For the first time in 28 years, the Best Director Oscar category is made up of all first-time nominees.
This year, Anora’s Sean Baker, The Brutalist’s Brady Corbet, The Substance’s Coralie Fargeat, A Complete Unknown’s James Mangold, and Emilia Pérez’s Jacques Audiard make up the five nominees vying for the golden statuette. All of these movies and filmmakers have been doing very well on the awards circuit this year, so none of these nominations are entirely surprising, but the fact that there are no repeats adds an extra layer of excitement.
Oscar 1998: Best Director
Both have a sweeping historical epic (Titanic and The Brutalist), a slice-of-life indie comedy (The Full Monty and Anora), a mid-20th Century period piece (L.A. Confidential and A Complete Unknown), and a foreign-born filmmaker making a splash stateside (The Sweet Hereafter and Emilia Pérez/The Substance).

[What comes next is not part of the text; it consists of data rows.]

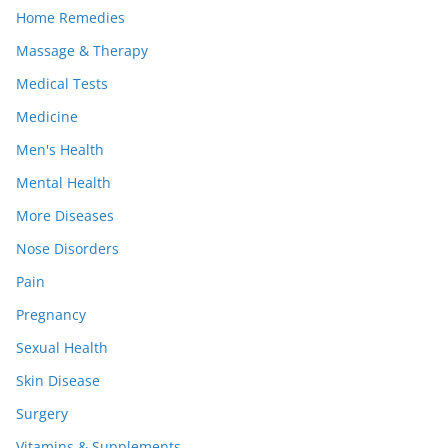
Home Remedies
Massage & Therapy
Medical Tests
Medicine
Men's Health
Mental Health
More Diseases
Nose Disorders
Pain
Pregnancy
Sexual Health
Skin Disease
Surgery
Vitamins & Supplements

The only one that doesn’t correlate is Good Will Hunting, though it could be argued that both it and The Substance represent offbeat voice getting a chance at the mainstream.
It would be exciting for such an uncompromising filmmaker as Fargeat to take home a win, but victory for The Substance seems unlikely outside of win for Demi Moore, and even that would be more for the story behind it than for the performance itself.
Anora is the most cinephile-beloved film, earning the Palme D’Or at the Cannes Film Fest as well as other major critics awards, though the Academy doesn’t have great track record of awarding arthouse films–Moonlight was the exception.
Hollywood is in major transition right now, with the effects of the pandemic and the 2023 strikes still being felt, and streamers continuing to upend traditional business models.
With the lack of clear awards juggernaut like Oppenheimer, the nominees reflect this upheaval.
Half of the nominated directors took real risks with their works, whether in the form of crime musical in Sanish about a transgender cartel boss, a movie so long it needed an intermission, a squirm-inducing body horror movie with a feminist bent, or a grounded look at the lives of sex workers.